Work instructions =>
Find the number of lines in these records where the word "bathroom" appears. Reply with that number and nothing more.

Data for this exercise =>
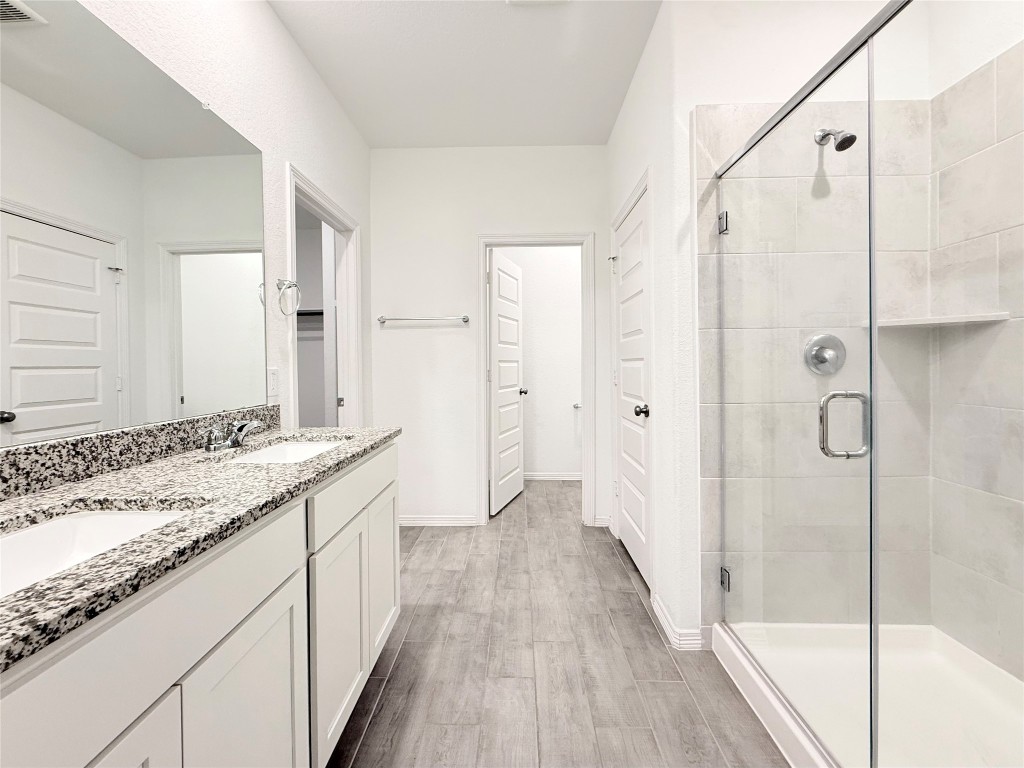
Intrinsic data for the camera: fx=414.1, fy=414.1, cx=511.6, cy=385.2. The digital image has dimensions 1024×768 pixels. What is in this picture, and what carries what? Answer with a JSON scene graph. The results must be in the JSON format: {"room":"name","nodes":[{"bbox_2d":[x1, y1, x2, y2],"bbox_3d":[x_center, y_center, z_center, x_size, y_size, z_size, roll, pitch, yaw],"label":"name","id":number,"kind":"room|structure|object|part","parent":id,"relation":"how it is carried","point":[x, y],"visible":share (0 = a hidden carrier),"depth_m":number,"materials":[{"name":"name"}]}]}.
{"room":"bathroom","nodes":[
{"label":"bathroom","id":0,"kind":"room"},
{"bbox_2d":[56,0,374,442],"bbox_3d":[-1.103,-0.264,0.957,0.120,2.776,4.324,0,1,1],"label":"left wall","id":1,"kind":"structure","parent":0,"point":[297,54],"depth_m":1.77,"materials":[{"name":"white paint"}]},
{"bbox_2d":[0,1,267,445],"bbox_3d":[-1.046,-0.408,0.975,0.008,1.049,1.532,0,1,1],"label":"mirror","id":2,"kind":"object","parent":1,"relation":"attached to","point":[111,386],"visible":1,"depth_m":1.09,"materials":[{"name":"white mirror"}]},
{"bbox_2d":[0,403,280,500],"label":"backsplash","id":3,"kind":"structure","parent":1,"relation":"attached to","point":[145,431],"depth_m":1.06,"materials":[{"name":"grey stone"}]},
{"bbox_2d":[267,367,278,397],"bbox_3d":[-1.021,-0.016,1.775,0.008,0.117,0.072,0,1,1],"label":"electrical outlet","id":4,"kind":"object","parent":1,"relation":"attached to","point":[272,386],"visible":0.94,"depth_m":1.77,"materials":[{"name":"white plastic"}]},
{"bbox_2d":[275,278,301,316],"bbox_3d":[-0.997,-0.389,1.835,0.068,0.171,0.163,0,1,1],"label":"towel ring","id":5,"kind":"object","parent":1,"relation":"attached to","point":[289,287],"visible":0.99,"depth_m":1.83,"materials":[{"name":"silver metal"}]},
{"bbox_2d":[285,163,362,429],"bbox_3d":[-1.121,0.023,2.353,0.169,2.079,0.935,0,1,1],"label":"closet door frame","id":6,"kind":"structure","parent":1,"relation":"attached to","point":[314,196],"depth_m":2.64,"materials":[{"name":"white paint"}]},
{"bbox_2d":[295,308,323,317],"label":"closet shelf","id":7,"kind":"object","parent":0,"point":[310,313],"visible":0.33,"depth_m":4.39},
{"bbox_2d":[265,0,662,147],"bbox_3d":[0.158,-1.720,1.606,4.186,0.095,5.882,0,1,1],"label":"ceiling","id":8,"kind":"structure","parent":0,"point":[609,123],"depth_m":2.17,"materials":[{"name":"white paint"}]},
{"bbox_2d":[507,0,569,5],"bbox_3d":[0.113,-1.662,1.649,0.272,0.019,0.315,0,1,1],"label":"ceiling vent","id":9,"kind":"object","parent":8,"relation":"attached to","point":[524,1],"visible":0.99,"depth_m":1.79,"materials":[{"name":"white"}]},
{"bbox_2d":[373,146,612,530],"bbox_3d":[-0.070,-0.340,3.057,1.978,2.734,0.118,0,1,1],"label":"back wall","id":10,"kind":"structure","parent":0,"point":[475,226],"depth_m":3.00,"materials":[{"name":"white paint"}]},
{"bbox_2d":[376,314,469,323],"bbox_3d":[-0.638,-0.478,2.976,0.656,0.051,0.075,0,1,1],"label":"towel bar","id":11,"kind":"object","parent":10,"relation":"attached to","point":[465,319],"visible":0.99,"depth_m":2.95,"materials":[{"name":"silver metal"}]},
{"bbox_2d":[399,514,477,525],"bbox_3d":[-0.640,0.990,3.035,0.758,0.082,0.018,0,1,1],"label":"baseboard","id":12,"kind":"structure","parent":10,"relation":"attached to","point":[416,521],"depth_m":3.03,"materials":[{"name":"white paint"}]},
{"bbox_2d":[475,232,594,523],"bbox_3d":[0.175,0.000,3.116,0.875,2.067,0.171,0,1,1],"label":"door frame","id":13,"kind":"structure","parent":10,"relation":"attached to","point":[586,433],"depth_m":3.06,"materials":[{"name":"white paint"}]},
{"bbox_2d":[488,250,524,514],"bbox_3d":[-0.053,-0.022,3.524,0.169,2.028,0.692,0,1,19],"label":"open door","id":14,"kind":"structure","parent":13,"relation":"attached to","point":[495,306],"depth_m":3.43,"materials":[{"name":"white paint"}]},
{"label":"knob","id":15,"kind":"part","parent":14,"relation":"part of","materials":[{"name":"black metal"}]},
{"bbox_2d":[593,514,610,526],"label":"baseboard","id":16,"kind":"structure","parent":10,"relation":"attached to","point":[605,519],"depth_m":3.04,"materials":[{"name":"white paint"}]},
{"bbox_2d":[499,247,582,478],"bbox_3d":[0.340,-0.384,4.350,2.521,2.761,0.121,0,1,1],"label":"toilet room wall","id":17,"kind":"structure","parent":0,"point":[571,269],"depth_m":4.29,"materials":[{"name":"white paint"}]},
{"bbox_2d":[523,472,581,480],"bbox_3d":[0.459,0.941,4.299,2.019,0.082,0.015,0,1,1],"label":"baseboard","id":18,"kind":"structure","parent":17,"relation":"attached to","point":[565,478],"depth_m":4.30,"materials":[{"name":"white paint"}]},
{"bbox_2d":[572,401,581,409],"bbox_3d":[0.724,0.212,4.246,0.210,0.058,0.090,0,1,1],"label":"toilet paper holder","id":19,"kind":"object","parent":17,"relation":"attached to","point":[577,405],"visible":0.46,"depth_m":4.25,"materials":[{"name":"silver metal"}]},
{"bbox_2d":[326,479,789,767],"bbox_3d":[-0.149,1.104,1.845,4.514,0.073,5.915,0,1,1],"label":"floor","id":20,"kind":"structure","parent":0,"point":[634,601],"depth_m":1.57,"materials":[{"name":"grey wood"}]},
{"bbox_2d":[0,441,396,767],"bbox_3d":[-0.755,0.609,0.966,0.576,1.012,1.640,0,1,1],"label":"vanity cabinet","id":21,"kind":"object","parent":20,"relation":"on","point":[225,631],"visible":0.77,"depth_m":0.80,"materials":[{"name":"white paint"}]},
{"bbox_3d":[-0.572,0.821,0.566,0.044,0.631,0.328,0,1,1],"label":"cabinet door","id":22,"kind":"part","parent":21,"relation":"part of","materials":[{"name":"white"}]},
{"bbox_2d":[0,420,399,672],"bbox_3d":[-0.745,0.241,0.988,0.575,0.040,1.655,0,1,1],"label":"granite countertop","id":23,"kind":"structure","parent":21,"relation":"on","point":[325,457],"depth_m":0.82,"materials":[{"name":"grey stone"}]},
{"bbox_2d":[0,506,193,596],"bbox_3d":[-0.725,0.326,0.612,0.346,0.147,0.488,0,1,1],"label":"sink","id":24,"kind":"object","parent":23,"relation":"in","point":[39,532],"visible":0.41,"depth_m":0.78,"materials":[{"name":"white ceramic"}]},
{"bbox_2d":[203,418,264,452],"bbox_3d":[-0.898,0.160,1.376,0.140,0.088,0.251,0,1,1],"label":"faucet","id":25,"kind":"object","parent":23,"relation":"on","point":[236,437],"visible":0.99,"depth_m":1.34,"materials":[{"name":"silver metal"}]},
{"bbox_2d":[229,439,345,464],"bbox_3d":[-0.738,0.300,1.398,0.338,0.149,0.497,0,1,1],"label":"sink","id":26,"kind":"object","parent":23,"relation":"in","point":[293,448],"visible":0.23,"depth_m":1.57,"materials":[{"name":"white ceramic"}]},
{"bbox_3d":[-0.551,0.842,0.914,0.036,0.628,0.366,0,1,1],"label":"cabinet door","id":27,"kind":"part","parent":21,"relation":"part of","materials":[{"name":"white"}]},
{"bbox_3d":[-0.539,0.815,1.349,0.037,0.622,0.429,0,1,1],"label":"cabinet door","id":28,"kind":"part","parent":21,"relation":"part of","materials":[{"name":"white"}]},
{"bbox_3d":[-0.526,0.356,1.468,0.032,0.156,0.718,0,1,1],"label":"drawer","id":29,"kind":"part","parent":21,"relation":"part of","materials":[{"name":"white paint"}]},
{"bbox_3d":[-0.547,0.790,1.801,0.037,0.616,0.398,0,1,1],"label":"cabinet door","id":30,"kind":"part","parent":21,"relation":"part of","materials":[{"name":"white"}]},
{"bbox_2d":[713,620,1023,767],"bbox_3d":[1.211,1.025,0.976,0.862,0.111,1.411,0,1,1],"label":"shower pan","id":31,"kind":"object","parent":20,"relation":"on","point":[793,726],"visible":0.79,"depth_m":1.37,"materials":[{"name":"white plastic"}]},
{"bbox_2d":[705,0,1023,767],"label":"shower enclosure","id":32,"kind":"object","parent":31,"relation":"on","point":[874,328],"visible":1,"depth_m":0.97,"materials":[{"name":"clear glass"}]},
{"bbox_3d":[0.839,-0.646,1.656,0.037,0.072,0.041,0,1,1],"label":"hinge","id":33,"kind":"part","parent":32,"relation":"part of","materials":[{"name":"silver metal"}]},
{"bbox_3d":[0.883,0.804,1.725,0.037,0.074,0.042,0,1,1],"label":"hinge","id":34,"kind":"part","parent":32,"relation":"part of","materials":[{"name":"silver metal"}]},
{"bbox_3d":[0.888,0.106,1.124,0.114,0.163,0.063,0,1,1],"label":"shower door handle","id":35,"kind":"part","parent":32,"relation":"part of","materials":[{"name":"silver metal"}]},
{"bbox_2d":[611,0,936,654],"bbox_3d":[1.211,-0.026,1.664,0.934,2.171,0.010,0,1,1],"label":"right wall","id":36,"kind":"structure","parent":0,"point":[651,48],"depth_m":1.66,"materials":[{"name":"white paint"}]},
{"bbox_2d":[613,182,651,591],"bbox_3d":[0.757,0.016,2.420,0.115,2.074,0.745,0,1,1],"label":"right door","id":37,"kind":"structure","parent":36,"relation":"in","point":[639,388],"depth_m":2.76,"materials":[{"name":"white paint"}]},
{"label":"hinge","id":38,"kind":"part","parent":37,"relation":"part of","materials":[{"name":"silver metal"}]},
{"bbox_3d":[0.795,0.155,2.541,0.094,0.076,0.082,0,1,1],"label":"doorknob","id":39,"kind":"part","parent":37,"relation":"part of","materials":[{"name":"metal"}]},
{"bbox_2d":[651,593,703,650],"bbox_3d":[0.702,1.026,1.838,0.092,0.083,0.370,0,1,1],"label":"baseboard","id":40,"kind":"structure","parent":36,"relation":"attached to","point":[662,618],"depth_m":1.73,"materials":[{"name":"white paint"}]},
{"bbox_2d":[802,333,845,374],"bbox_3d":[1.246,-0.126,1.624,0.167,0.166,0.065,0,1,1],"label":"shower valve","id":41,"kind":"object","parent":36,"relation":"attached to","point":[819,349],"visible":0.85,"depth_m":1.64,"materials":[{"name":"silver metal"}]},
{"bbox_2d":[814,128,857,151],"bbox_3d":[1.218,-0.941,1.560,0.086,0.139,0.162,0,1,1],"label":"shower head","id":42,"kind":"object","parent":36,"relation":"attached to","point":[844,140],"visible":0.82,"depth_m":1.53},
{"bbox_2d":[927,8,1023,682],"bbox_3d":[1.736,-0.284,0.958,0.130,2.782,1.700,0,1,1],"label":"shower right wall","id":43,"kind":"structure","parent":0,"point":[1022,502],"depth_m":1.50,"materials":[{"name":"tile"}]},
{"bbox_2d":[862,312,1009,328],"bbox_3d":[1.512,-0.234,1.497,0.280,0.023,0.270,0,1,1],"label":"shower shelf","id":44,"kind":"object","parent":43,"relation":"attached to","point":[976,319],"visible":0.79,"depth_m":1.46,"materials":[{"name":"white stone"}]}
]}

Answer below =>
2